Saved data entries
==========
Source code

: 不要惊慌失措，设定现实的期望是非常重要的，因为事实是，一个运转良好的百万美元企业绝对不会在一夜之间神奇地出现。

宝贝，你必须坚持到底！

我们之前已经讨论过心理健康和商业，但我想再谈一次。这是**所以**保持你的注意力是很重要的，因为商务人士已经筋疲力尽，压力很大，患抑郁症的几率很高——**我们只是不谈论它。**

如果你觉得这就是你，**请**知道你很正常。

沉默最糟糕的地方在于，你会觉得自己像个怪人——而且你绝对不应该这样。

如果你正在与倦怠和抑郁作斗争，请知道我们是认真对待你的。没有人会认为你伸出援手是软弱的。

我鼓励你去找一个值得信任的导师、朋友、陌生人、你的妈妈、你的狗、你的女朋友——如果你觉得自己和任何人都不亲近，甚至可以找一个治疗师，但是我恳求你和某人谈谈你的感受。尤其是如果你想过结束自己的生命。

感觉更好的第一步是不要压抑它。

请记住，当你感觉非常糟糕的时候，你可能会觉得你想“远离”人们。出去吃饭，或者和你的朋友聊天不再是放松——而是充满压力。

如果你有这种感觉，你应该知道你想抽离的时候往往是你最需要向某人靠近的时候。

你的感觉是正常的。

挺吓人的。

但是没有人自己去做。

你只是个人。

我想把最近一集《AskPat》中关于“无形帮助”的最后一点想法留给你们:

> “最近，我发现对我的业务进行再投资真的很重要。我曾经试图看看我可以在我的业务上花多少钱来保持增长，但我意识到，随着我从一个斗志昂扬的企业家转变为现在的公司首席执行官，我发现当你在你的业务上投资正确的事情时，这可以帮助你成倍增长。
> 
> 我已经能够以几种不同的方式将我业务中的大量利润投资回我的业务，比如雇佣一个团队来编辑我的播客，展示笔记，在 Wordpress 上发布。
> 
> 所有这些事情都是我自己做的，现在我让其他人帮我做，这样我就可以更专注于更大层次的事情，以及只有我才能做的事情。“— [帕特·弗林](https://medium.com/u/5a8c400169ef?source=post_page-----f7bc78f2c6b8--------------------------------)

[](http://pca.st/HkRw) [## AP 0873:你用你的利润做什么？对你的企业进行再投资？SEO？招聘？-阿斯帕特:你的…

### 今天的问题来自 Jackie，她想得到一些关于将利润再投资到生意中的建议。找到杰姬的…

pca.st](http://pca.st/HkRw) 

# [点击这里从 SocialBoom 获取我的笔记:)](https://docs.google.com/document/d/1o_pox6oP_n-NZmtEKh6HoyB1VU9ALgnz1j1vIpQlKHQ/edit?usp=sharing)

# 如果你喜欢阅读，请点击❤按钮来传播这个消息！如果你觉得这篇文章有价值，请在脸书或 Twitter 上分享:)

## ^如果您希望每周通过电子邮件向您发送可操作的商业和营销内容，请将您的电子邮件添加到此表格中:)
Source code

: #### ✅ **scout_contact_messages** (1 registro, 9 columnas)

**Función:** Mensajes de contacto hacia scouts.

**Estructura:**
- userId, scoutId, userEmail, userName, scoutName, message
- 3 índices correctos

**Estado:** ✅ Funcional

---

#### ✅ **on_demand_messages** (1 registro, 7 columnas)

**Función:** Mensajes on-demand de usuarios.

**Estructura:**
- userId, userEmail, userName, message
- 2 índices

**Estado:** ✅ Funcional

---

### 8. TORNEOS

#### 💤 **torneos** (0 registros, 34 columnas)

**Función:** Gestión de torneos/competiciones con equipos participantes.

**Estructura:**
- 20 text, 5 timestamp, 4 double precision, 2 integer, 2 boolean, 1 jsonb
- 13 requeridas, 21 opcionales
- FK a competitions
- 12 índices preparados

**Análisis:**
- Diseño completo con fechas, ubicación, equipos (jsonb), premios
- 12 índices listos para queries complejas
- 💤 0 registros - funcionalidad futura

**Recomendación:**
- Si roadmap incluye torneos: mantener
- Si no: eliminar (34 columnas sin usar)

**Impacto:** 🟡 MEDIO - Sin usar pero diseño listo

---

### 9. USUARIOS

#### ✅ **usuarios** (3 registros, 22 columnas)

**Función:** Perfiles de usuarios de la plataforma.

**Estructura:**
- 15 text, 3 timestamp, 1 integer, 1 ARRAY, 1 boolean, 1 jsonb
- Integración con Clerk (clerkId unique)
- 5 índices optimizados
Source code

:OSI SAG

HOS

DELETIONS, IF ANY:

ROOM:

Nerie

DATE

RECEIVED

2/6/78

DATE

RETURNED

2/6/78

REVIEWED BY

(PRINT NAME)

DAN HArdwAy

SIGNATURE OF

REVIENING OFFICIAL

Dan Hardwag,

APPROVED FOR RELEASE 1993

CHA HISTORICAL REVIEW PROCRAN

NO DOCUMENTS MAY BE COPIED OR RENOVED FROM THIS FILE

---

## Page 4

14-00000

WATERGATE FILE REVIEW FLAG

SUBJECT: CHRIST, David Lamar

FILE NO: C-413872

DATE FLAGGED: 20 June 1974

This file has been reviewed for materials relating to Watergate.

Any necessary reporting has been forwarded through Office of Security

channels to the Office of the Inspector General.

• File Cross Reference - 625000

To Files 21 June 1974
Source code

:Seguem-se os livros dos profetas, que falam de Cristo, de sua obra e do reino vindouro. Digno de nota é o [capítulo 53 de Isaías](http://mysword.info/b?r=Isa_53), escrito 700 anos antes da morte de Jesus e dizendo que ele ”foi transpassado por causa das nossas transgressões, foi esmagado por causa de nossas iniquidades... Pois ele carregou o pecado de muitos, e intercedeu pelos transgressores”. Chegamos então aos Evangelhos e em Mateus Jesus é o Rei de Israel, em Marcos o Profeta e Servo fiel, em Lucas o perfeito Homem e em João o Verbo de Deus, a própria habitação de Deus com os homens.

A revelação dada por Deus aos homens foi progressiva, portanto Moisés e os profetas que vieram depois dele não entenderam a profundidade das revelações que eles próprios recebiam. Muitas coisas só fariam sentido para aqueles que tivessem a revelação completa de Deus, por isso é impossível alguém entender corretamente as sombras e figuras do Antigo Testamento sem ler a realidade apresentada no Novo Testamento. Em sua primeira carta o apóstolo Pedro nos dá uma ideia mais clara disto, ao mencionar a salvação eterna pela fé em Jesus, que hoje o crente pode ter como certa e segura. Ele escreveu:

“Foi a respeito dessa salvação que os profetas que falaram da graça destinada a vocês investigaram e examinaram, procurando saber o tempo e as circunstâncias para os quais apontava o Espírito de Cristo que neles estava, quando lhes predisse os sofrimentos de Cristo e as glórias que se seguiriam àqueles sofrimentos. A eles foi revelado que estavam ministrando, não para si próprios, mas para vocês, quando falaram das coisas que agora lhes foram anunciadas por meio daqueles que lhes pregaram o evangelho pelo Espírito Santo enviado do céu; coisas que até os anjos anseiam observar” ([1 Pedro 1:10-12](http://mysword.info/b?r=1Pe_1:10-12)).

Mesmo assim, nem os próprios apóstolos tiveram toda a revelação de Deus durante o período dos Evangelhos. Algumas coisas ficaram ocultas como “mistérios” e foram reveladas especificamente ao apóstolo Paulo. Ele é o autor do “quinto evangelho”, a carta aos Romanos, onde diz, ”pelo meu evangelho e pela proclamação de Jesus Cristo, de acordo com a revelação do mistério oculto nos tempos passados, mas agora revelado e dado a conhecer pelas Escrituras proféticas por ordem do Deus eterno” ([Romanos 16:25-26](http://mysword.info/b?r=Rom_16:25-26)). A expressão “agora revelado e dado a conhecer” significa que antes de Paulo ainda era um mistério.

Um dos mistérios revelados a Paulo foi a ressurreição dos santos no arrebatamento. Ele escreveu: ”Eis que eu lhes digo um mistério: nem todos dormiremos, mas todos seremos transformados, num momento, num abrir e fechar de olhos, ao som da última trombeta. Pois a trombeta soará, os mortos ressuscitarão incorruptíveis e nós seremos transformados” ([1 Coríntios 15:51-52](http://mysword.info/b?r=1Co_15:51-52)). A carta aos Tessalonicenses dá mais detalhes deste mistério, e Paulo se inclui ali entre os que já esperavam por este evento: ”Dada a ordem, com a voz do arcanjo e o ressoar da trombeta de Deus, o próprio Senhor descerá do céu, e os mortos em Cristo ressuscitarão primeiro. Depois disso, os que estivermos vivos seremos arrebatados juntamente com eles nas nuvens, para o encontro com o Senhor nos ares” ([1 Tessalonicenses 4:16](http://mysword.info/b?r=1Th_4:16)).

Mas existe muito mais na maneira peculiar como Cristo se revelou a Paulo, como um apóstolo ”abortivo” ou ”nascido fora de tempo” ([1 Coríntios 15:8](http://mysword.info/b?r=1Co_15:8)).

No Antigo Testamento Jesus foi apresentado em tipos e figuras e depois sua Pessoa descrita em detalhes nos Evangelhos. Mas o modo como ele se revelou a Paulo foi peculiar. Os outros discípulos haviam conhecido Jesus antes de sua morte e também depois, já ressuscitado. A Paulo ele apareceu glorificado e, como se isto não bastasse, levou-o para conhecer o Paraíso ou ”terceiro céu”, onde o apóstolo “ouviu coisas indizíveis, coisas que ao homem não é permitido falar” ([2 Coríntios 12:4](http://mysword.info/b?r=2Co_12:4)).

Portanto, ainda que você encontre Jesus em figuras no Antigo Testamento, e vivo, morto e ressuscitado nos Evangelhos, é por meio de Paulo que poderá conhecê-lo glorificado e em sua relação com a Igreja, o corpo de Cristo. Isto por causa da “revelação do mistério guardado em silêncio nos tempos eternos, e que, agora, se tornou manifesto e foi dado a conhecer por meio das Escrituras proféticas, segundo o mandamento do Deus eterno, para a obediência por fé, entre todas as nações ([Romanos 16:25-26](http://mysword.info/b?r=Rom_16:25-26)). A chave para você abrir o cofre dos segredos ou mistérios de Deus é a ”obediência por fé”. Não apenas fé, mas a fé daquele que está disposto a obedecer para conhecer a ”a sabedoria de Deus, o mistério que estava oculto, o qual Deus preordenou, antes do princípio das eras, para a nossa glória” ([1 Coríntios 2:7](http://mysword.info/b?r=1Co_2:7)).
==========
Look above for the line containing "- 12 índices preparados" and the line containing "DAN HArdwAy". Transcribe both, with the lines between them, exactly.

- 12 índices preparados

**Análisis:**
- Diseño completo con fechas, ubicación, equipos (jsonb), premios
- 12 índices listos para queries complejas
- 💤 0 registros - funcionalidad futura

**Recomendación:**
- Si roadmap incluye torneos: mantener
- Si no: eliminar (34 columnas sin usar)

**Impacto:** 🟡 MEDIO - Sin usar pero diseño listo

---

### 9. USUARIOS

#### ✅ **usuarios** (3 registros, 22 columnas)

**Función:** Perfiles de usuarios de la plataforma.

**Estructura:**
- 15 text, 3 timestamp, 1 integer, 1 ARRAY, 1 boolean, 1 jsonb
- Integración con Clerk (clerkId unique)
- 5 índices optimizados
Source code

:OSI SAG

HOS

DELETIONS, IF ANY:

ROOM:

Nerie

DATE

RECEIVED

2/6/78

DATE

RETURNED

2/6/78

REVIEWED BY

(PRINT NAME)

DAN HArdwAy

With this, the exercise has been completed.